Ohio hopes wrong-way radar system will reduce roadway deaths
In an effort to reduce deaths caused by people driving the wrong direction on roadways, Ohio officials have announced the deployment of a new radar-based system never before used in the state.
The system, which was introduced last week by Gov. Mike DeWine and Ohio Department of Transportation Director Jack Marchbanks, will include 92 electronic signs and 82 detection devices at 23 locations around the downtown Cincinnati area. When the detection devices are activated, LED signs displaying the phrases “wrong way” and “do not enter” will begin blinking. Additionally, an alert will be sent to the Transportation Department’s Traffic Management Center in Columbus each time a sign is activated.
Wrong-way driving accounts for a small percentage of traffic incidents, according to Ohio DOT statistics. In 2017, there were only 25 wrong-way crashes out of more than 300,000 collisions in total. Wrong-way driving is far more likely to be deadly, however. Of 1,180 roadway deaths caused by collisions in 2017, 16 were attributed to wrong-way driving.
In a press release, DeWine acknowledged the rarity of such incidents, but also noted the value of a new technology that could ultimately save lives.
“Improving our roadways to enhance driver safety is essential for improving the quality of life for people who live, work and travel in our state, and this project is an important step forward for Ohio,” DeWine said.
Following a spike of wrong-way crashes in 2012, including one that led to the deaths of three Bowling Green State University students, Ohio lawmakers attempted to pass legislation that would have imposed a one-year license suspension for anyone found driving more than 500 feet in the wrong direction on a road, rather than the $150 fine the infraction carried. But state officials say most wrong-way incidents are caused by elderly or drunk drivers.
Last month, an Ohio state trooper and another driver were injured when several vehicles caught fire following a wrong-way crash.
To determine where the devices should be installed, state officials used data connected to past crashes, 911 calls, ramp traffic volume and the locations of businesses serving alcohol.

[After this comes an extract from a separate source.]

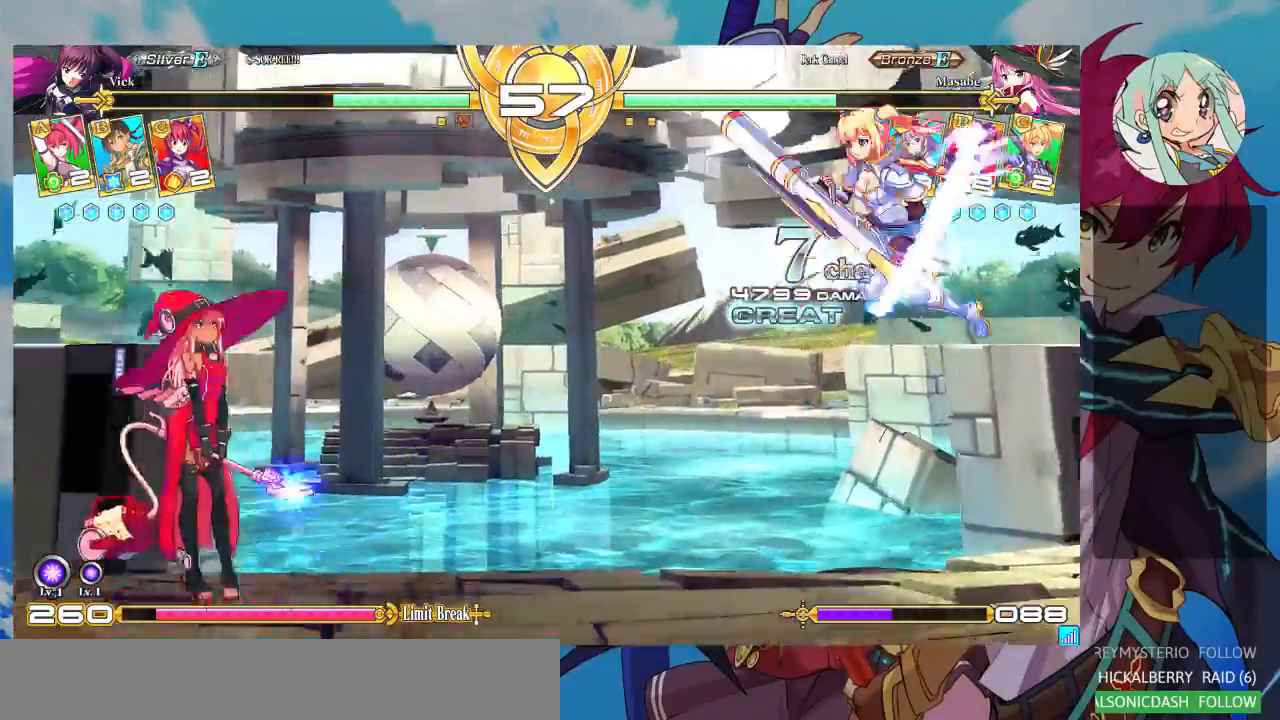
{"buttons": [], "left_stick": "center", "events": [[267, "R1", "down"], [267, "left_stick", "center"], [400, "R1", "up"]]}
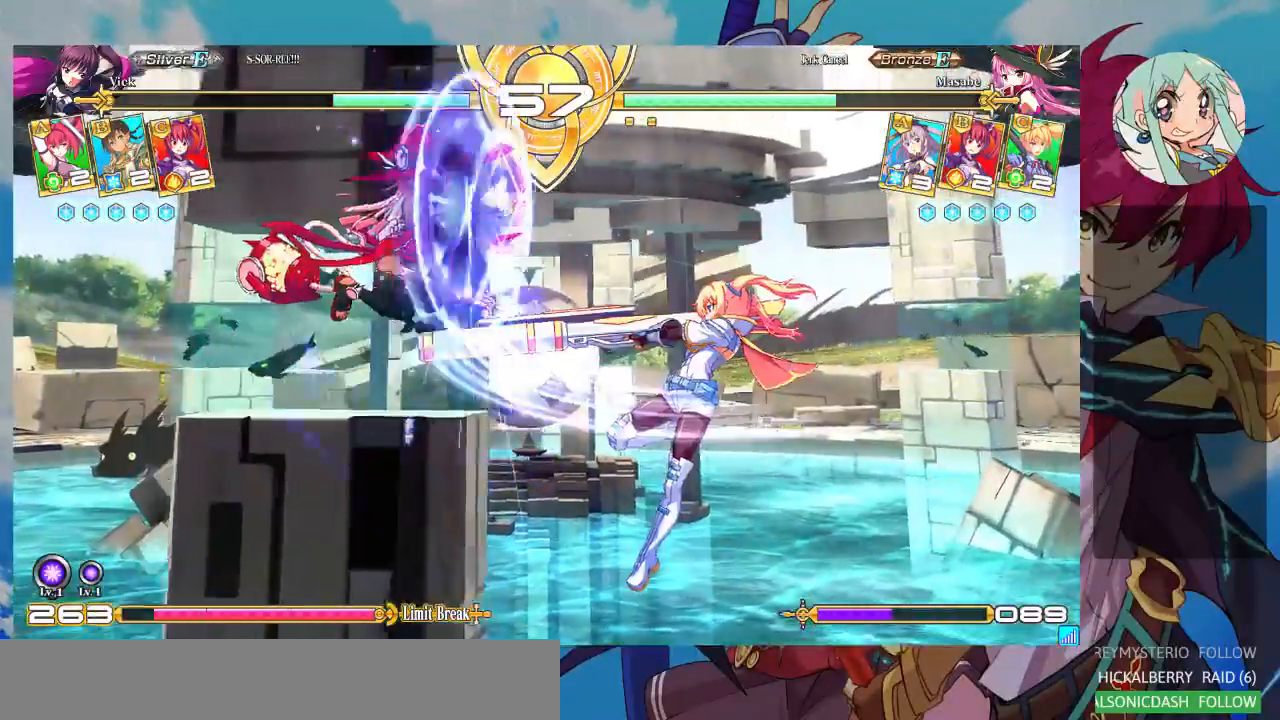
{"buttons": [], "left_stick": "left", "events": [[100, "left_stick", "left"], [167, "left_stick", "center"], [267, "left_stick", "left"]]}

The data collected by the new devices will be stored to further inform future policy decisions.
“Not only do these devices add another layer to alert drivers that they’re driving in the wrong direction, they allow us to capture data about where these drivers are trying to enter our highways,” Marchbanks said.
Less technological solutions — such as analog signs and road bumps — have been installed in recent years on highways ramps in the 17 Ohio counties that account for 82 percent of wrong-way incidents. It’s unclear whether these modifications are effective, however, as the number of wrong-way collisions do not follow a consistent statistical pattern, according to the Ohio DOT.